PHP new operator with object reference

Question

How is possible to use the "new" operator to create a new object using another object reference instead of a class name? Look at how $b is created...$a is a reference to an object.

code example:

class test {
    function aaa() {echo "aaa";}

}


$a = new test();
$b = new $a();
$b->aaa();

Answer 1

$a = new Foo;
$b = new $a;

This is just a shorthand notation, meaning create a new object of the same class as $a is an instance of. It's not cloning or copying or anything else.

It's the same kind of shorthand as:

$foo = new Foo;
echo $foo::BAR;

The "correct" syntax to use a class constant would be Foo::BAR , but $foo refers to the class, so using $foo::BAR is a convenience shorthand. In fact, it's more than that, it enables polymorphism by allowing your object instances to be substituted and your code to dynamically refer to possibly overridden constants in those substitutions. new $foo is the same kind of thing, it allows you to dynamically instantiate classes without necessarily knowing exactly what class that is.

Not that that's necessarily a great idea, but it may be useful sometimes.

These mechanics were introduced in PHP 5.3: http://php.net/manual/en/language.oop5.basic.php#language.oop5.basic.new

Answer 2

This works perfectly well due to PHP's variable variable functions/nightmares/godsends.

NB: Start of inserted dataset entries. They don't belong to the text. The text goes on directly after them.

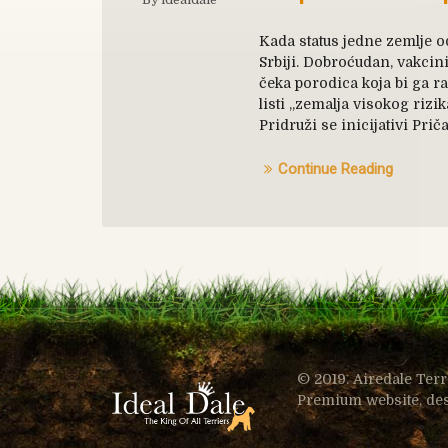
Kada status jedne zemlje od
Srbiji. Dobroćudan, vakci
čeka porodica koja bi ga rad
listi „zemalja visokog rizik
Pridruži se inicijativi Pri
Continue Reading
© 2019. Airedale Terr
Premium website, de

http://php.net/manual/en/language.variables.variable.php

From the docs on it (much more articulated than I could do):

Class properties may also be accessed using variable property names. The variable property name will be resolved within the scope from which the call is made. For instance, if you have an expression such as $foo->$bar, then the local scope will be examined for $bar and its value will be used as the name of the property of $foo. This is also true if $bar is an array access.

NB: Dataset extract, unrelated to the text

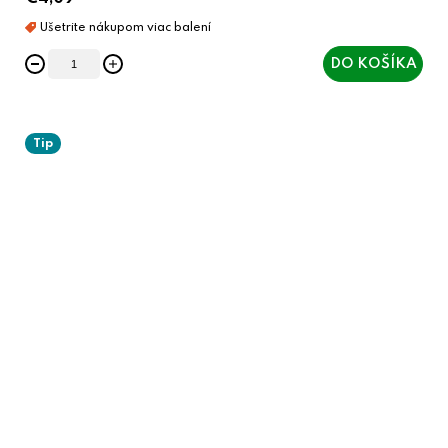
DO KOŠÍKA
Tip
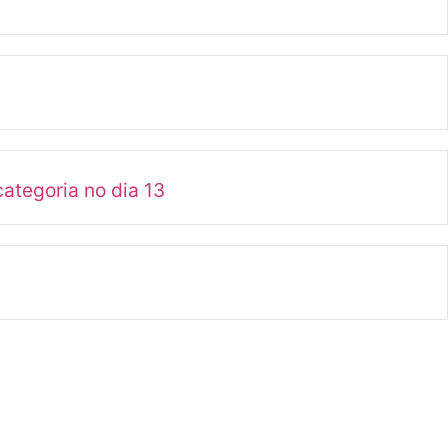
ategoria no dia 13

Curly braces may also be used, to clearly delimit the property name. They are most useful when accessing values within a property that contains an array, when the property name is made of mulitple parts, or when the property name contains characters that are not otherwise valid (eg from json_decode() or SimpleXML).

In this case, it seems that even though the object $a cannot be converted to a string through an echo $a; statement, the code is manipulating it to test when creating the new class - assuming it is due to it being an instance of class test already.

I wouldn't recommend this sort of use of variable variables though, much too confusing and non intuitive?

Okay, I did some more digging around and experimenting. It looks like it is simply shorthand for the clone function in 5.3:

 <?php class test { public $inc=0; public function __construct() { $this->inc++; } function aaa() {echo $this->inc."<br>";} } $a = new test(); $a->aaa(); $b = new $a(); $b->aaa(); $a->inc=5; $a->aaa(); $c = new $a(); $c->aaa(); $d= clone $b; $d->aaa(); ?> 

Output:

 1 1 5 1 1 

So, the values aren't copied, but the constructor is used as normal.

Answer 3

In fact you cannot do it because there is no point.

If you use reference you point to some object and using new you create new object.

So syntax:

$b = new & $a();

won't work because it doesn't have any sense.

In above code $a is not reference. It's just an object of test. And $b is also object of test not reference and not copy of $a

<?php
class test {
    public $x = 20;

    function aaa() {echo "aaa";}

}


$a = new test();
$a->x = 10;
$b = new $a();
echo $b->x."<br />";
echo $a->x."<br />";
$a->x = 30;
echo $b->x."<br />";
echo $a->x."<br />";

var_dump($a);
var_dump($b);